Tarefas a realizar ▸
A. Segundo o texto sobre trabalho infantil em plataformas digitais, perante qual justiça foi distribuída a ACP contra a empresa Facebook Serviços Online do Brasil Ltda.?
B. Retome o texto sobre trabalho infantil em plataformas digitais a partir do ponto em que ele termina.

Documento ▸
********************

Foi também proposta (d) a alteração dos requisitos dos Programas de Monetização das Plataformas, a fim de exigir a apresentação de alvará judicial autorizativo para fins de produção de conteúdo digital por crianças e adolescentes; (e) a comunicação ao MPT e ao MPE, sobre a identificação dos titulares de contas que apresentaram alvará judicial; e (f) a adoção de tecnologia (inclusive por meio de mecanismos de inteligência artificial), que permita identificar, em canais criados e cadastrados por pessoas adultas, o protagonismo de crianças e adolescentes na produção do conteúdo publicado – com adoção de providências de regularização por parte da Plataforma, mediante suspensão da conta/canal até sua adequação aos termos de uso e ao ordenamento jurídico, para fins de exigência de alvará judicial, e/ou banimento/exclusão da conta/canal.

Também buscou-se a sugestão de (g) estabelecimento de fluxo e intercâmbio de informações entre MPT, MPE e plataformas, para fins de identificação de canais/contas criados e cadastrados por pessoas adultas, em que se verifique o protagonismo de crianças e adolescentes na produção do conteúdo publicado; (h) criação de mecanismos de notificação dos titulares de canais/contas, apontados pelo MPT e MPE como ambientes de produção de conteúdo protagonizado por crianças e adolescentes, para fins de apresentação do alvará judicial, sob pena de suspensão e/ou banimento da conta; (i) a apresentação ao MPT e ao MPE de relatórios semestrais sobre as ações, metas e resultados alcançados no plano da identificação, prevenção, eliminação e mitigação dos impactos negativos da atividade econômica da empresa; e (j) divulgação de Manual Orientativo sobre o trabalho infantil no ambiente digital. Contudo, informou o MPT que a empresa apresentou desinteresse na solução extrajudicial.

Por fim, diante do inquérito civil e do procedimento preparatório mencionados, o Ministério Público do Trabalho e o Ministério Público do Estado de São Paulo, conjuntamente, distribuíram a ACP 1001427-41.2025.5.02.0007 em face da empresa Facebook Serviços Online do Brasil Ltda., perante a Justiça do Trabalho de São Paulo – justificando, para tanto, que não se trata de ACP com objeto de determinar a expedição de alvará para o trabalho infantil artístico (o que, por decisão vinculante do STF, seria de competência da Justiça da Infância e Juventude), mas, ao revés, de ação que visa à responsabilização da empresa frente aos ilícitos trabalhistas que ocorrem em plataformas digitais por ela geridas, sobretudo a sua atitude omissiva em tolerar o trabalho infantil de influenciadores(as) digitais, crianças e adolescentes, de quaisquer idades, em seu ambiente digital e em qualquer contexto/conteúdo, ao arrepio da legislação, sem qualquer medida concreta relacionada à proteção integral dos infantes e/ou à exigência de alvará para o desenvolvimento da atividade artística, para fins de cadastro e continuidade de contas/perfis no Facebook ou no Instagram.

********************

Listagem fornecida ▸
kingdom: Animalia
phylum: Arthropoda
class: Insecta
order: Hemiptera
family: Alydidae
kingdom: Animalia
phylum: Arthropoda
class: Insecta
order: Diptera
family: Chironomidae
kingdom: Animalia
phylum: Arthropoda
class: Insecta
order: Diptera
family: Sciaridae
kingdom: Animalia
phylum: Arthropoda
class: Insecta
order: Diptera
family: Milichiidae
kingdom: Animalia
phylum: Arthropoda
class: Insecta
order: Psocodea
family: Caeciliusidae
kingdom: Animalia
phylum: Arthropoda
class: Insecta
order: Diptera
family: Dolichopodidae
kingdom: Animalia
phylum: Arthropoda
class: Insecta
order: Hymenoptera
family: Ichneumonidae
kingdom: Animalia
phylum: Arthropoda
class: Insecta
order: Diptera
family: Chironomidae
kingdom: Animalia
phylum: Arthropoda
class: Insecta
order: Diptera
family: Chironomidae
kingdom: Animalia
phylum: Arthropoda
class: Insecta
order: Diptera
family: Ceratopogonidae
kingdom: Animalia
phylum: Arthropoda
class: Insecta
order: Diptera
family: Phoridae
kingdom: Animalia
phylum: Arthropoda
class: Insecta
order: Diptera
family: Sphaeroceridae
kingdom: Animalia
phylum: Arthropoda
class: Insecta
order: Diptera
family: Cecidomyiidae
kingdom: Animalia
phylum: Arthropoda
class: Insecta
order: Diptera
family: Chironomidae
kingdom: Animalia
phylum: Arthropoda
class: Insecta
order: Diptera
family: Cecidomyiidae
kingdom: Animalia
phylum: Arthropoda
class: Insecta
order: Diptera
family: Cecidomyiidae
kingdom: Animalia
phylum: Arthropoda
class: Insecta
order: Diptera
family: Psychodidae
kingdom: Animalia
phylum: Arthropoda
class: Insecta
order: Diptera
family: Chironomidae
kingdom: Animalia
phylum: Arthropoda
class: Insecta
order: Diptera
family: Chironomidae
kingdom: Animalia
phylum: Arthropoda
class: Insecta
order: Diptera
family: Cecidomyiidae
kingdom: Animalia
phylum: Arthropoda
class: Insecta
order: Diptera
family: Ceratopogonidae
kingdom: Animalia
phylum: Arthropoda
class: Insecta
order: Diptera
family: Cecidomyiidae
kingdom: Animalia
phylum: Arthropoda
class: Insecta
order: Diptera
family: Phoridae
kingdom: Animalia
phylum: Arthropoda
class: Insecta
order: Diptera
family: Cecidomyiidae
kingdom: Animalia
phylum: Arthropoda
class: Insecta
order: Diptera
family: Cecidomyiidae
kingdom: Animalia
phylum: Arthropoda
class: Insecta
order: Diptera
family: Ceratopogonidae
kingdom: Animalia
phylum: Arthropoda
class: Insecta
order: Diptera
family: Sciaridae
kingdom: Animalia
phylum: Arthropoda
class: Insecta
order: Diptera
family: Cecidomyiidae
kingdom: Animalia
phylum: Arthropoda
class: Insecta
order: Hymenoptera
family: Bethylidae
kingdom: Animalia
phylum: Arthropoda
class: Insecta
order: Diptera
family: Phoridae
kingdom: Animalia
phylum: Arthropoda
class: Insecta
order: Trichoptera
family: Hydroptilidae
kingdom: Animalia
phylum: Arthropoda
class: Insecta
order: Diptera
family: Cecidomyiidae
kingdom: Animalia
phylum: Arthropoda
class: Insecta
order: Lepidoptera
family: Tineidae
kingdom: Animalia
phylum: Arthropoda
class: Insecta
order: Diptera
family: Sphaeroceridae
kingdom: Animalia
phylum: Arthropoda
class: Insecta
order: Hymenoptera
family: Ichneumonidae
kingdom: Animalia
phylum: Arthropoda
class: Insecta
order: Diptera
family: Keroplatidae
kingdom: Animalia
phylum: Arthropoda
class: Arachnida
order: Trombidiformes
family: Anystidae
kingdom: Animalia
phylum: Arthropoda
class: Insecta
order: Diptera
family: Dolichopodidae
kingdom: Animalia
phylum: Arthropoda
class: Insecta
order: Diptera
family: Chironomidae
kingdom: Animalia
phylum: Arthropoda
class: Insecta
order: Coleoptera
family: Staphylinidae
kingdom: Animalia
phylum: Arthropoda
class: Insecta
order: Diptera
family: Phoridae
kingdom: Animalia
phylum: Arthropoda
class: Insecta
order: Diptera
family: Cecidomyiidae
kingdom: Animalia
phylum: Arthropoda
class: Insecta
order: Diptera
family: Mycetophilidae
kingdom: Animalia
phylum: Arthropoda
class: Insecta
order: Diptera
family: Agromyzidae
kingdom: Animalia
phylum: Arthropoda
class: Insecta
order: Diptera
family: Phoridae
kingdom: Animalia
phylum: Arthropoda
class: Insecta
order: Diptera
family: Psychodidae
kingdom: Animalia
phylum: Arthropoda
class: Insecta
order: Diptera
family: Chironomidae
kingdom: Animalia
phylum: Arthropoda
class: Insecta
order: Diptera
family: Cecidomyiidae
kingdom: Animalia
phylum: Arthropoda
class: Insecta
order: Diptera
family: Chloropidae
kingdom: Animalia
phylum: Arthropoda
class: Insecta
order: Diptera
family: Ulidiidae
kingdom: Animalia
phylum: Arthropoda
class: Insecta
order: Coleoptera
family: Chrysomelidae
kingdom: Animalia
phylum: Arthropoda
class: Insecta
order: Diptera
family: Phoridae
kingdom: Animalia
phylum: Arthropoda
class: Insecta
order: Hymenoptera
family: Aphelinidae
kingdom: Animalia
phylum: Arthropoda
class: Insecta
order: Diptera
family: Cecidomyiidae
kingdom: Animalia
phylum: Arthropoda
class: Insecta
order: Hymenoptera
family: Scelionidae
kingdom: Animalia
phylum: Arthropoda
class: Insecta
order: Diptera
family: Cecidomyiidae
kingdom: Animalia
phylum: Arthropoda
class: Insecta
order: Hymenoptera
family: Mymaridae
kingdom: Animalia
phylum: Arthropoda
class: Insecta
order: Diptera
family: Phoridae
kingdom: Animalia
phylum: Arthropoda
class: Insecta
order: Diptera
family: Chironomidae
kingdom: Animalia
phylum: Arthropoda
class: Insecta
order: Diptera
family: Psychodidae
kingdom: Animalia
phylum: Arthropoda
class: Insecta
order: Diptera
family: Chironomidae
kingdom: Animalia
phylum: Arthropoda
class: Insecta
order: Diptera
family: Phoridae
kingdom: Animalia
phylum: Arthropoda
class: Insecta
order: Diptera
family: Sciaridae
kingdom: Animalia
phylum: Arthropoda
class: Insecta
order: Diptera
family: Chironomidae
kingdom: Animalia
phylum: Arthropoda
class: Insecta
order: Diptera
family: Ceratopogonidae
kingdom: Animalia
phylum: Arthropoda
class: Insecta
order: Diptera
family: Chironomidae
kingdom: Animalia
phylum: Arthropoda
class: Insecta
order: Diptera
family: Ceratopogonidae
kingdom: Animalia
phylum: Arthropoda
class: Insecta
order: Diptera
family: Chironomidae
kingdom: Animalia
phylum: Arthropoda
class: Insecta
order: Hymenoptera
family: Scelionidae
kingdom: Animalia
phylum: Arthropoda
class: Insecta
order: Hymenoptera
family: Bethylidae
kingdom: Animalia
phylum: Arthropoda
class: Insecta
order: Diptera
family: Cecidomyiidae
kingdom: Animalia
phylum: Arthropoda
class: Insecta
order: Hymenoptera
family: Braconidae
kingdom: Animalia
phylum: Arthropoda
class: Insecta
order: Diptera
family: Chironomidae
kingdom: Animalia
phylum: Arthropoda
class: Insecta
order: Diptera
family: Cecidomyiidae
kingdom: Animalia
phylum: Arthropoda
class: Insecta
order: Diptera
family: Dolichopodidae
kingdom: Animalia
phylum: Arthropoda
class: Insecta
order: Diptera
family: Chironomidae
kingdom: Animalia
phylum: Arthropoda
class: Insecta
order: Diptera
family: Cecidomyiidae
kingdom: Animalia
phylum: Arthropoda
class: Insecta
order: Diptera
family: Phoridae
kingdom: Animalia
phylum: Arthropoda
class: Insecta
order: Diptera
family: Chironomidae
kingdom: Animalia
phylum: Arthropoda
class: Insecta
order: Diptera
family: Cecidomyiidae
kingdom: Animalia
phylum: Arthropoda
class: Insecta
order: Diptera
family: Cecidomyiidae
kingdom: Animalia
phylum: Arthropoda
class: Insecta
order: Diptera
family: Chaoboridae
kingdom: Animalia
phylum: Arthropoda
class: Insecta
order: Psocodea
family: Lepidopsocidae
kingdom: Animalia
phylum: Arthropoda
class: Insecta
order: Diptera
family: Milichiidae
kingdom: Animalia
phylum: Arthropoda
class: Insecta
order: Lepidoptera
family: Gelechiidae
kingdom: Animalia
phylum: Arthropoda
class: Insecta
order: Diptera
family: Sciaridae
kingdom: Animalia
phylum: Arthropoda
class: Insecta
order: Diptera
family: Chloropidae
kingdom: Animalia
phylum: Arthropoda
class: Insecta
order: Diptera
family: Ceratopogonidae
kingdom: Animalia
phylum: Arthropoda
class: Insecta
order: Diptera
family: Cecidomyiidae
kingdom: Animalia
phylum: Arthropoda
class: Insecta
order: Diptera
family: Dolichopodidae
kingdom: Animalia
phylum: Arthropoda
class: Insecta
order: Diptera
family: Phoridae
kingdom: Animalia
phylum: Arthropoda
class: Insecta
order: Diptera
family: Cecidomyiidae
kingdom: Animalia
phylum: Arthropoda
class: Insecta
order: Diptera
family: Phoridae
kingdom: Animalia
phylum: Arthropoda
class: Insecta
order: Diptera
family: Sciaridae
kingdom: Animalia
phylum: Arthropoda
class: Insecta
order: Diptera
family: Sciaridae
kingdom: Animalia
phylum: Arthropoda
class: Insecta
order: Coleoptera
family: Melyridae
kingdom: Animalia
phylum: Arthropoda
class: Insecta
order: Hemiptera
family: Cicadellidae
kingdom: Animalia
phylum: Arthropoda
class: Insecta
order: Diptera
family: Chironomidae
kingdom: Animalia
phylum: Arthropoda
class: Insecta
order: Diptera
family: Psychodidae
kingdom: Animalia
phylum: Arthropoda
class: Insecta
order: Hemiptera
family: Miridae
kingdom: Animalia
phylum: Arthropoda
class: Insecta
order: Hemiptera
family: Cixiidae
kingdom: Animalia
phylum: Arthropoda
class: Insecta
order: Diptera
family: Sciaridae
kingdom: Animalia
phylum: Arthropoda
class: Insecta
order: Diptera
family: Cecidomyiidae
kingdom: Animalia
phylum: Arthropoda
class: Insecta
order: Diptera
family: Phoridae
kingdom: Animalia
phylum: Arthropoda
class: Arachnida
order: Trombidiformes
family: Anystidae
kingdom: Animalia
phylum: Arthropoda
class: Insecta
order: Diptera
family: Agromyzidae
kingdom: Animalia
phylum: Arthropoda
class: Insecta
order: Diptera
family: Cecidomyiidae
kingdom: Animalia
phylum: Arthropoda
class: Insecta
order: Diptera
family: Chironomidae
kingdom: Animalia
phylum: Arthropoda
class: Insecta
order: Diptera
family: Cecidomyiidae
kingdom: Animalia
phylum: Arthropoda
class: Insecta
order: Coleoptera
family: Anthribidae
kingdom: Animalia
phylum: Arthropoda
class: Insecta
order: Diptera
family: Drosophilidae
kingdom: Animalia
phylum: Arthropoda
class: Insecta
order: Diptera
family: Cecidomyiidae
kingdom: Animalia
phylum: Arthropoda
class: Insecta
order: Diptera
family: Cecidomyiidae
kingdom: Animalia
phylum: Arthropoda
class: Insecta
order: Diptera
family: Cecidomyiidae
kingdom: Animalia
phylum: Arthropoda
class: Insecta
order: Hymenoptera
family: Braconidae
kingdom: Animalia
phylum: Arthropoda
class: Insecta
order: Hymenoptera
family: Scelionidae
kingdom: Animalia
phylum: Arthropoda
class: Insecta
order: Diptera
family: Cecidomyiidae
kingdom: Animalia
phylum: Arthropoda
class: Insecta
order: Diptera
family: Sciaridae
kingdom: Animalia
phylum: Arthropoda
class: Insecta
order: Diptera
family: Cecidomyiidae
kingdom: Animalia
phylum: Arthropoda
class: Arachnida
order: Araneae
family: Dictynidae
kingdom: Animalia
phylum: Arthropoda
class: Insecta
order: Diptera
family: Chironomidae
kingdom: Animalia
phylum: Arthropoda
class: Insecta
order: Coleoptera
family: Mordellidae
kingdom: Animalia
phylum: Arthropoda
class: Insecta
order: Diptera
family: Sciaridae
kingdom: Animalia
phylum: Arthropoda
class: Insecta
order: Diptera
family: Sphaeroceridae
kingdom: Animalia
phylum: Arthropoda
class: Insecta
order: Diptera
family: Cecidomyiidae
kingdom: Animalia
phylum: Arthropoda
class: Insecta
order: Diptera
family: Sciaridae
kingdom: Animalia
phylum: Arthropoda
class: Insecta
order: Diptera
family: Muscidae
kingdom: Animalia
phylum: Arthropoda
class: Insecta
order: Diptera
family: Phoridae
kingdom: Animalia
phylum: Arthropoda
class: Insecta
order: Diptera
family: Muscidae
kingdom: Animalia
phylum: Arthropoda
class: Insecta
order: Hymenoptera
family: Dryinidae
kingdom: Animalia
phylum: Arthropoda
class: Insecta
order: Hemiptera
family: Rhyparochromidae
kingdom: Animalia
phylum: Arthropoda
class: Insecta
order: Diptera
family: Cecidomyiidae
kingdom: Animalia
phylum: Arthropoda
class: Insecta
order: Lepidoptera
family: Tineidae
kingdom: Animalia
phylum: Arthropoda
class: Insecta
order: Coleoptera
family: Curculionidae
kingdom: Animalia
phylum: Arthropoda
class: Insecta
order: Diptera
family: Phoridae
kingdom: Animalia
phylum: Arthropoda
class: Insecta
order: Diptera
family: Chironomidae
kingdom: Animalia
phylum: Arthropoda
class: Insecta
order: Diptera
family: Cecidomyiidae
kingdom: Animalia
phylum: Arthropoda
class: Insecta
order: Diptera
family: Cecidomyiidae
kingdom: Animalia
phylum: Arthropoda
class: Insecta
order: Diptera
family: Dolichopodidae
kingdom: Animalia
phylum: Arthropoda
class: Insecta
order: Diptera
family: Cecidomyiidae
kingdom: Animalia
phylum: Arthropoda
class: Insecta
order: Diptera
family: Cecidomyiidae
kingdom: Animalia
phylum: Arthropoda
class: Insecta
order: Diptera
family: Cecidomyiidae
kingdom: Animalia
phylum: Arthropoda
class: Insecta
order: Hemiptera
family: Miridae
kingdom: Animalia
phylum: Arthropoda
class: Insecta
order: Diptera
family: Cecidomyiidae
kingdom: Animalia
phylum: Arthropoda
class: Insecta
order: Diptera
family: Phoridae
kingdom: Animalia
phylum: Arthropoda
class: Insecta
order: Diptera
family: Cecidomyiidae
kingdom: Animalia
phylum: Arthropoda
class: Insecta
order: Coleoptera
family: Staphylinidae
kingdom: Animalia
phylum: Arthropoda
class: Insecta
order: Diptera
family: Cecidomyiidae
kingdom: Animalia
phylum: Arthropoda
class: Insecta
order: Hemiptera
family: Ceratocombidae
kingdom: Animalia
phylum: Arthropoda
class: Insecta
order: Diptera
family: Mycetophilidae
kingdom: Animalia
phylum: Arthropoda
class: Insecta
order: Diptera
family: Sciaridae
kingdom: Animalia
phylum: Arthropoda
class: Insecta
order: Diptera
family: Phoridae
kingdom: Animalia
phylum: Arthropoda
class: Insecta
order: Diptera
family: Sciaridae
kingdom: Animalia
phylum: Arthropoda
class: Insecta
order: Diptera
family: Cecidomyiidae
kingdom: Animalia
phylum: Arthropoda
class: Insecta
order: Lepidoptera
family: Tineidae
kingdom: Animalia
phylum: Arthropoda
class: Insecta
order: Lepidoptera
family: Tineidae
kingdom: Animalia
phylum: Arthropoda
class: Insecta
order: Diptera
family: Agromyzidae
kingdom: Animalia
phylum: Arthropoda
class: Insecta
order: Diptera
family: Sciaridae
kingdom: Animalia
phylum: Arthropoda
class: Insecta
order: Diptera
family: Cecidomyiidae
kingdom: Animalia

********************

Lista de respostas ▸
A. Perante a Justiça do Trabalho de São Paulo.

B.
Por sua vez, com relação à questão de direito, apresentaram os órgãos do Parquet fundamentação no sentido de que plataformas digitais nada mais são do que “um verdadeiro palco virtual, no qual se apresentam, diariamente, crianças e adolescentes, sem restrição de idade, protagonizando canais/perfis em seu nome ou de terceiros”, sendo que a ré toleraria, permitiria, incentivaria e remuneraria o trabalho infantil artístico de influencers mirins de qualquer idade em seu ambiente digital, sem qualquer medida concreta relacionada à exigência de alvará para tais situações, apesar de possuir responsabilidade social  imperativa quanto à promoção e proteção de direitos humanos em suas zonas de influência (no que se inclui, claro, o direito humano fundamental de não trabalho antes da idade mínima, nos termos da legislação nacional e internacional aplicável).

Pelo contrário, expuseram os autores que o agente econômico (ré) estava se beneficiando de uma situação ilícita, qual seja, o trabalho proibido de crianças e adolescentes, o que, inclusive, atrai a obrigação de reparar o dano a outrem causado por seu ato ilícito.

Diante disso, foi postulado na ação a concessão de tutela provisória de urgência antecipada ou, alternativamente, de tutela de evidência, condenando-se a ré, em caráter liminar, na obrigação de (a) abster-se de admitir ou de tolerar, na produção de conteúdo digital em suas plataformas, a realização de trabalho infantil artístico, sem o prévio alvará judicial expedido pela autoridade judiciária competente, sob pena de multa (astreinte) no valor de R$ 500 mil por criança ou adolescente que se exponha comercialmente sem prévia autorização mediante alvará; e (b) abster-se de admitir ou de tolerar, na produção de conteúdo digital em suas plataformas, a realização de trabalho infantil artístico, cujo conteúdo implique em prejuízos à formação ao seu desenvolvimento físico, psíquico, moral e social do indivíduo, criança ou adolescente, como a exploração sexual, presença de bebida alcoólica, erotização, adultização, jogos de azar, entre outras, sob pena de multa de R$500 mil por criança ou adolescente que se exponha comercialmente.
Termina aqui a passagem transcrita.